**Extrait choisi:**
============================================================
La bibliothèque de Richard de Fournival, poète et érudit français du début du XIIIe siècle, a fait couler beaucoup d'encre. S'il est bien connu des historiens de la poésie française du Moyen Âge pour son œuvre, la cause principale de sa renommée tient à l'élaboration, vers 1250, de sa Biblionomia, où l'auteur, après une brève introduction, offre une description détaillée de 162 manuscrits contenant surtout des textes de philosophie, de mathématiques, d'astronomie et de médecine ; ensuite sont énumérés en bloc d'autres manuscrits, pour la plupart de droit et de théologie. Cette liste nous signale, en passant, l'existence de travaux scientifiques qui, comme bien d'autres avant et après eux, ont été perdus. Fournival nous transmet également les noms d'auteurs de différentes œuvres qui circulaient comme anonymes dans la littérature médiévale. En dehors de cet intérêt purement centré sur l'histoire des textes, la Biblionomia apparaît comme le catalogue d'une bibliothèque. Et son introduction nous renseigne sur les projets de Richard de Fournival dans sa ville d'Amiens : il écrit en effet qu'un de ses concitoyens, versé en mathématiques et en astrologie et désireux de rehausser l'importance de sa ville, a fondé une bibliothèque à l'usage des jeunes soucieux de s'instruire. En fait, ce concitoyen n'est autre que lui-même, et le lieu présentait tous les caractères d'une bibliothèque publique, ouverte à tous ceux qui, surtout parmi les jeunes, désiraient s'instruire : la description très détaillée des manuscrits n'était pas nécessaire au propriétaire de la bibliothèque qui certainement connaissait parfaitement sa collection et n'avait nul besoin d'un catalogue, mais elle était en soi une « clef » pour un hôte venant consulter un ouvrage dont il avait besoin. Pour l'édification de ses concitoyens, il montre donc toute la littérature et la sagesse du monde déployées dans une structure où chaque branche du savoir a sa place à elle : il s'agit d'une bibliothèque où les volumes sont disposés sur des pupitres selon le sujet traité. Cette Biblionomia méthodique est donc le catalogue même de la collection que Fournival avait réunie avec passion : elle compte quelque trois cents ouvrages et, par son importance et sa diversité, elle peut rivaliser avec les bibliothèques monastiques et capitulaires. Elle contient des textes classiques précieux dont les plus remarquables sont trois œuvres poétiques : celles de Tibulle, de Properce et les Tragédies de Sénèque.
============================================================
**Ce que vous ferez:**
1 > Expliquez, en une à trois phrases et d'après l'extrait sur la bibliothèque de Richard de Fournival, pourquoi la description très détaillée des manuscrits dans la Biblionomia indique que cette bibliothèque était ouverte au public.
2 > Poursuivez l'extrait sur la bibliothèque de Richard de Fournival à partir de sa dernière phrase.
============================================================
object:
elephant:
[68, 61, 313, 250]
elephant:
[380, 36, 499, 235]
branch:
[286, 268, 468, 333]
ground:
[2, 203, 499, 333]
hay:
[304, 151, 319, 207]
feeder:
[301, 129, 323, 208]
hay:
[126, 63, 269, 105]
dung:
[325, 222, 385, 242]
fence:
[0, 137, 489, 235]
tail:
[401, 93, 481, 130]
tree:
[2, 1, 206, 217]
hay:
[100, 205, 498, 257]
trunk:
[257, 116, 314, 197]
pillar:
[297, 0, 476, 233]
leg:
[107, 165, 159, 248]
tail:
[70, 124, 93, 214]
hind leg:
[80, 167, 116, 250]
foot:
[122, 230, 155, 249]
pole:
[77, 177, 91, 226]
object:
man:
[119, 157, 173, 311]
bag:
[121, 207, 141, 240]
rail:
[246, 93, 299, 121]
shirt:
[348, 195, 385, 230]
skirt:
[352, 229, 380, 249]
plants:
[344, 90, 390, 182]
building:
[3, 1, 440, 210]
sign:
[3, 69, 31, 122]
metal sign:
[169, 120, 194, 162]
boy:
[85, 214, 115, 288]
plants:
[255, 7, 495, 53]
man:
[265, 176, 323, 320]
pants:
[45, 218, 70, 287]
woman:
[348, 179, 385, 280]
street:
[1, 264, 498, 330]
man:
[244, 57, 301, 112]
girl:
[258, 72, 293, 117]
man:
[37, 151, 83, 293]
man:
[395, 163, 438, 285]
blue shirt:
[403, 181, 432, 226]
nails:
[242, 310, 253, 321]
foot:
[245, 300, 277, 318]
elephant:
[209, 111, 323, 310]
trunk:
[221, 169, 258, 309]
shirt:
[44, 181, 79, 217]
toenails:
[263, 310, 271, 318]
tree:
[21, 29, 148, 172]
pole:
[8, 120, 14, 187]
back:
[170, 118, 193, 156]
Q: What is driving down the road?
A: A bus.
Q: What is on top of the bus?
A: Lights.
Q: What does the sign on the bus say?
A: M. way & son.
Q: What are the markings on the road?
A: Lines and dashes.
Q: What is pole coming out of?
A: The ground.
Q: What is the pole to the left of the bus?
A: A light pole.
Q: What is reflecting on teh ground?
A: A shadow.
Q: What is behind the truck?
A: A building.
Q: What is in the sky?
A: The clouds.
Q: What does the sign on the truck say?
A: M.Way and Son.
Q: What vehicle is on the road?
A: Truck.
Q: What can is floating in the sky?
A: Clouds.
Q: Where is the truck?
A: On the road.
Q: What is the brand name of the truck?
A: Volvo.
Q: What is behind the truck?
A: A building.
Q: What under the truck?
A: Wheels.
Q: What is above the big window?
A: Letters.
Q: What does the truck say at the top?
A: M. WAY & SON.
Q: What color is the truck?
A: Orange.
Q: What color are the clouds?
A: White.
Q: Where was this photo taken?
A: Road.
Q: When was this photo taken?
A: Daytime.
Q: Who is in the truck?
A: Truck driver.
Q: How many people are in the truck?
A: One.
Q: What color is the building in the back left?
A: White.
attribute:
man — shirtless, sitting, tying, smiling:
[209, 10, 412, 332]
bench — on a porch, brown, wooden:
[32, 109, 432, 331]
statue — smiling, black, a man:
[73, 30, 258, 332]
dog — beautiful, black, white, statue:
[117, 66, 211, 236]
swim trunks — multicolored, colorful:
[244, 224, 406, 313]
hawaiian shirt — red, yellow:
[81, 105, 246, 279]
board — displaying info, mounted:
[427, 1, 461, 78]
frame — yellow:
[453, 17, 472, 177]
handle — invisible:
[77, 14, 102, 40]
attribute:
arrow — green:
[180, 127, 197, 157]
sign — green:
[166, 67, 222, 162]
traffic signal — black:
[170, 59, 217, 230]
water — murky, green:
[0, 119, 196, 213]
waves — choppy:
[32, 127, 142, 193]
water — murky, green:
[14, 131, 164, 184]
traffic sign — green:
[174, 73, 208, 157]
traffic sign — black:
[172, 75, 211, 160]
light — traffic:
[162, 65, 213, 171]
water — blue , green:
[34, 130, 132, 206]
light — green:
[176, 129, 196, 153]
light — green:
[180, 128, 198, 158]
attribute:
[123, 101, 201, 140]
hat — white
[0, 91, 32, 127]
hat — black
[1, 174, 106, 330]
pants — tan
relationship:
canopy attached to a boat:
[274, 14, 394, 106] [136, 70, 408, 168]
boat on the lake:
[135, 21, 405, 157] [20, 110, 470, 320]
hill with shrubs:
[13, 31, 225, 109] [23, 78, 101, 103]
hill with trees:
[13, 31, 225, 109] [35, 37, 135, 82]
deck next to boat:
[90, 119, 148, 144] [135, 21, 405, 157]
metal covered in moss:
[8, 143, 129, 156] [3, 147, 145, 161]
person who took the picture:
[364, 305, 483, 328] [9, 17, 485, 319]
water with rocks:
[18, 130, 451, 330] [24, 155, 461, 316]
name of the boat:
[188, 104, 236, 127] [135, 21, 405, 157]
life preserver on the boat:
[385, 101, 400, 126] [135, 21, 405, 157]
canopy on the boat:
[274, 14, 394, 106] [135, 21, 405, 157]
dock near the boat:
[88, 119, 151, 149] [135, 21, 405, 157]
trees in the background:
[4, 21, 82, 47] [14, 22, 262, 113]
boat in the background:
============================================================
**Réponses attendues:**
1 > Le propriétaire connaissait parfaitement sa collection et n'avait nul besoin d'un catalogue aussi précis. Cette description servait donc de « clef » à un hôte venu consulter un ouvrage dont il avait besoin. Elle révèle ainsi un lieu ouvert à tous ceux qui désiraient s'instruire, surtout parmi les jeunes.

2 >
En dépit de son caractère public, sa bibliothèque n'a pas cessé d'être la propriété privée de Fournival et le fait que, après sa mort (vers 1260), elle soit passée aux mains de Gérard d'Abbeville en témoigne. Ce dernier, archidiacre du chapitre à Amiens, acquiert par voie d'héritage ce fonds qui comptait en réalité quelque trois cents titres, fait venir les manuscrits à Paris et dépose une partie d'entre eux, dont les manuscrits de médecine et probablement aussi beaucoup de textes philosophiques, auprès du Collège de la Sorbonne, fondé vers 1257 par son ami Robert de Sorbon. Après sa mort en 1271 (ou 1272) et selon ses dernières volontés, la bibliothèque de Fournival, avec le fonds d'Abbeville, est confiée à la Sorbonne.

Cet épilogue couronne l'idée maîtresse du bibliophile Fournival, à savoir la fondation de la première bibliothèque publique. On ne peut douter que c'est l'important legs de Gérard d'Abbeville qui a permis à la bibliothèque de la Sorbonne d'avoir une base sûre et large.

Au Moyen Âge, les aristocrates laïcs partagent donc avec les rois le goût des livres. Il est souvent difficile de connaître le contenu de leur bibliothèque, mais on sait que le gendre de Charlemagne, Angilbert, a légué deux cents volumes à son abbaye de Saint-Riquier. De même le testament d'Eberhard, gendre de Louis le Pieux, et celui d'Eccard, comte de Mâcon, donnent une idée de l'importance de la bibliothèque des grands : il s'agit d'ouvrages bibliques et liturgiques pour la chapelle, mais aussi d'œuvres exégétiques, d'œuvres de morale, de vies de saints, de livres d'histoire, de médecine, d'agriculture, d'art militaire et de droit, bref tout ce qui devait constituer à l'époque la bibliothèque de l'honnête homme.

À la Renaissance, deux exemples illustrent la bibliophilie de notables : il s'agit des provinciaux comme Roger Benoiton ou les Pithou.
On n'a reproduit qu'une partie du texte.